I am currently inserting documents into an RT table. I am only doing insertions, no deletions. I have inserted about 12 million rows. I am running parallel insertions. The disk chunk count is currently at 5 and I’m running optimize. rt_mem_limit is 10 GB.

My issue is that when I do a query then the count is wrong. For example, if I simply do:

select count(*) from my_index;

then it may tell me 12423110 one time and then immediately afterwards say a lower number like 12390350 to the same query. The count cannot be going down because I am not doing any deletions.

This also happens if I include a match term. It may say the count is 343093 and then say it’s 341946 next time.

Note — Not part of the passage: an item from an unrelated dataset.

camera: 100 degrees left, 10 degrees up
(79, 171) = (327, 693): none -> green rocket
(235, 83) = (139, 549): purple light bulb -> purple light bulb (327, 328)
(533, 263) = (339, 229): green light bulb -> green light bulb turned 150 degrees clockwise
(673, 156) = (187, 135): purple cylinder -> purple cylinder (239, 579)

I am currently filling up the index but this is always going to be a very active table with a lot of insertions and deletions.

Obviously, at this point I can’t trust or use it at all. Is there some explanation or solution?

Index status:

| index_type | rt
| indexed_documents | 13857274
| indexed_bytes | 22188888803
| ram_bytes | 1497320863
| disk_bytes | 28351974628
| ram_chunk | 25179915
| ram_chunks_count | 23
| disk_chunks | 5
| mem_limit | 134217728
| ram_bytes_retired | 0
| tid | 66798
| tid_saved | 66763

do you do replace statement or only insert?

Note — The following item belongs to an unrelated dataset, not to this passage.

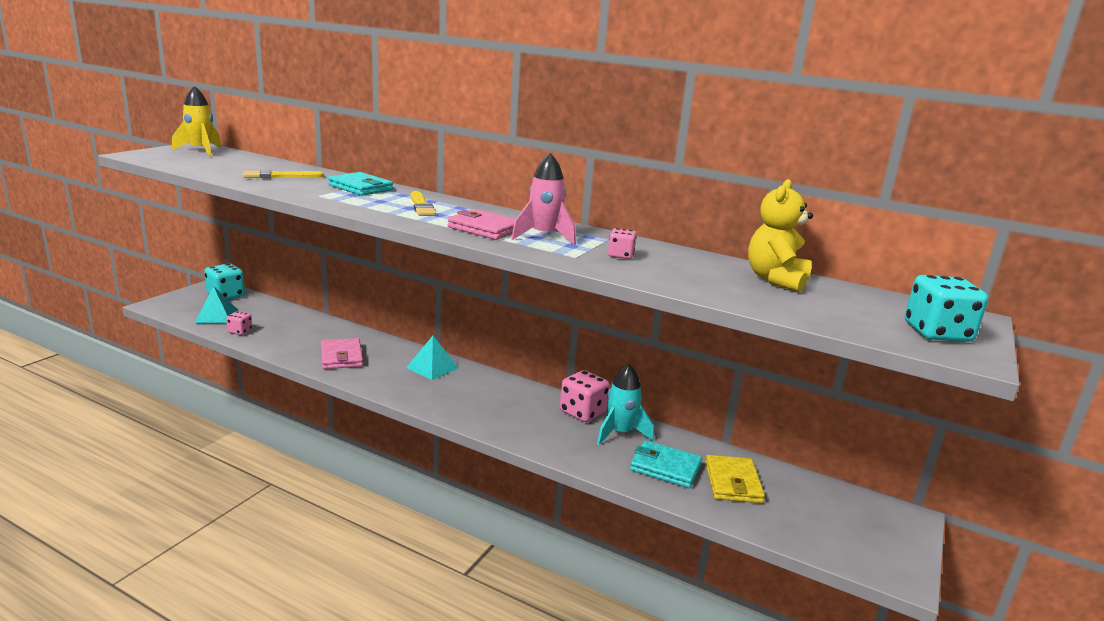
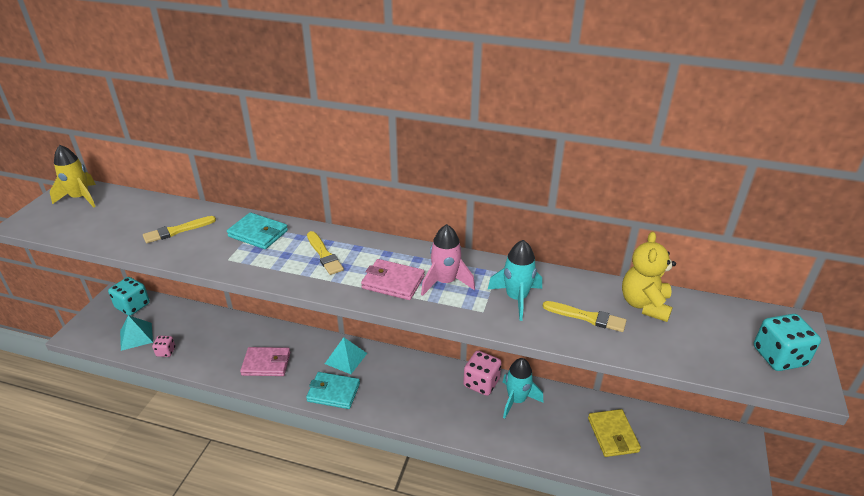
camera: 10 degrees left, 15 degrees up
(341, 357) = (266, 363): pink wallet -> pink wallet turned 60 degrees counterclockwise
(620, 255) = (516, 298): pink dice -> turquoise rocket
(665, 468) = (560, 431): turquoise wallet -> turquoise wallet (333, 392)
(699, 276) = (587, 317): none -> yellow brush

I do it as a replace statement, but each document is only being inserted once.

I have inserted 14378441 unique records (according to my insertion script), but the sphinx count(*) just now told me 12412139 (then 12342585).

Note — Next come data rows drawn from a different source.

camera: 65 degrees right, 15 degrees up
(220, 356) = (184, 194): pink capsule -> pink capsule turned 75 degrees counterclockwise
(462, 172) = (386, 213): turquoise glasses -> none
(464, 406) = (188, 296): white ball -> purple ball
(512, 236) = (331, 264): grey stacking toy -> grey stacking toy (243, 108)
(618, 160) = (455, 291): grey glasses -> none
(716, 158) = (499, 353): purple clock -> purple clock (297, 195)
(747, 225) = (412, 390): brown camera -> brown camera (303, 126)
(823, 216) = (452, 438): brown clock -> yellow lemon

I stopped the inserts and restarted sphinx. I then did a more controlled insert: two insertions, one with 215 records and one with 181 records (396 total).

When they completed, a count() showed that the count had gone up by 373. I waited a bit and did another count() and the remaining 23 were there. That means that the sphinx insert query is returning as OK, but before Sphinx has actually done its stuff. If Sphinx returns an OK, but before the records have actually been inserted, how can I know if something went wrong. Millions weren’t inserted.

seems like a bug - could you create ticket at Github where provide reproducible example - config files, insert queries, search queries show the issue?

I created an issue https://github.com/manticoresoftware/manticoresearch/issues/345. I don’t know that it’s reproducible.

i need reproducible case to investigate issue further

Try it and see. Clearly there is a serious issue. I told you what I did that produced these results.

I tried and unable to reproduce the issue. Still need complete example as for me all works fine.